Ground 2: Claims 1-16 are obvious over Hagihara and Ohta 2010

  • Prior Art Relied Upon: Hagihara (a 2010 journal article on treating polymyalgia rheumatica) and Ohta 2010 (a 2010 abstract).
  • Core Argument for this Ground:
    • Prior Art Mapping: Hagihara disclosed the successful treatment of polymyalgia rheumatica (PMR) with IV tocilizumab. Critically, Hagihara noted the established clinical relationship between PMR and GCA and expressly anticipated that tocilizumab could become a treatment option for GCA. Ohta 2010, as in Ground 1, provided the known preferred SC dosing regimen for tocilizumab. Petitioner contended that combining Hagihara’s express suggestion to treat GCA with Ohta’s superior SC administration method renders the claims obvious.
    • Motivation to Combine: The primary motivation stemmed from Hagihara’s explicit suggestion to use tocilizumab for GCA, based on its success in the closely related PMR disorder. A POSA, acting on this suggestion, would be motivated to employ the most advanced, effective, and convenient administration method for tocilizumab known at the time. Ohta 2010 provided exactly that: a 162 mg fixed SC dose administered weekly or bi-weekly, noted for its "ease of use."
    • Expectation of Success: A POSA would reasonably expect success because of the demonstrated efficacy of tocilizumab in PMR, a disorder with a known clinical overlap with GCA. Hagihara’s own anticipation of success in GCA would further bolster this expectation. The known pharmacokinetic equivalence between IV and SC administration, combined with Ohta’s data showing the safety and efficacy of the specific 162 mg SC regimen, provided all the necessary elements for a predictable outcome.

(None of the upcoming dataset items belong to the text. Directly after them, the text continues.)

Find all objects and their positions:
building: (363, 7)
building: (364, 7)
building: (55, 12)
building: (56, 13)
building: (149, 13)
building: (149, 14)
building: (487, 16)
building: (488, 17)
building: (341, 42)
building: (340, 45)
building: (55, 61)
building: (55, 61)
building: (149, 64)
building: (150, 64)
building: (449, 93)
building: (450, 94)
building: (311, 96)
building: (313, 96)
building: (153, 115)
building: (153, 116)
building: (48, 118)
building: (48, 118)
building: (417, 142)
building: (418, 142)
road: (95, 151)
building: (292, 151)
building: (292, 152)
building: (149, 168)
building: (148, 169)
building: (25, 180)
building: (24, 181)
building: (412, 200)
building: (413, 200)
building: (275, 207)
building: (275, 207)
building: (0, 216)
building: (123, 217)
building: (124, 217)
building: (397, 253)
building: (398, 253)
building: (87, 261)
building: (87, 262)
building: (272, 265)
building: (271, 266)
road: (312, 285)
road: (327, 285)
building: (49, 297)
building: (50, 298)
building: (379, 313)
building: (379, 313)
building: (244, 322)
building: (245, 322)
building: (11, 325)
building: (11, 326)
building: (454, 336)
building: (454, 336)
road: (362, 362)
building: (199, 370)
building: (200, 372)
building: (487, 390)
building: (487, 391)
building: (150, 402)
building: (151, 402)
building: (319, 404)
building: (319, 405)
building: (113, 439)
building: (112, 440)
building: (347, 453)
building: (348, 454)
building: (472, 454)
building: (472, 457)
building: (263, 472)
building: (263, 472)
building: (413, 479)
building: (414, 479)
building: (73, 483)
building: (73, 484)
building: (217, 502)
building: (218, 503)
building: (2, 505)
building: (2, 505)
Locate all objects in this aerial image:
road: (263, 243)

4. Key Claim Construction Positions

  • "fixed dose" (claims 1 and 8): Petitioner argued this term, as defined in the patent’s specification, means a dosage administered without regard to a patient's weight or body surface area (i.e., not a mg/kg or mg/m² dose). This construction was central to Petitioner’s argument, as it distinguished the claimed method from prior art using weight-based dosing and directly mapped onto the 162 mg dose disclosed in Ohta 2010.

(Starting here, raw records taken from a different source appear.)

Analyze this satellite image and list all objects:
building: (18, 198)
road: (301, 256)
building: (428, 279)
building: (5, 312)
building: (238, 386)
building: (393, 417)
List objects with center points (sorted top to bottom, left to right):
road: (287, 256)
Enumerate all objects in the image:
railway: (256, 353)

5. Arguments Regarding Discretionary Denial

  • §325(d) - Same Art or Arguments: Petitioner argued that discretionary denial under 35 U.S.C. §325(d) would be improper because the core prior art references were not substantively considered by the Examiner during prosecution. Hagihara was never before the Examiner. While Ohta 2010 was cited in an Information Disclosure Statement (IDS), it was never substantively evaluated or discussed. Petitioner contended the Examiner made a material error by allowing the claims based on "unexpected results" compared to prednisone, which was not the closest prior art, while failing to consider Ohta’s disclosure of the exact claimed SC regimen.
  • Fintiv - Parallel Litigation: Petitioner asserted that discretionary denial under the Fintiv factors is inappropriate because there was no co-pending parallel district court litigation. Petitioner argued that the mere potential for future litigation under the Biologics Price Competition and Innovation Act (BPCIA) is speculative and does not satisfy the criteria for a Fintiv denial, which requires an analysis of an existing, parallel proceeding.

6. Relief Requested

  • Petitioner requests institution of an inter partes review (IPR) and cancellation of claims 1-16 of Patent 9,750,752 as unpatentable.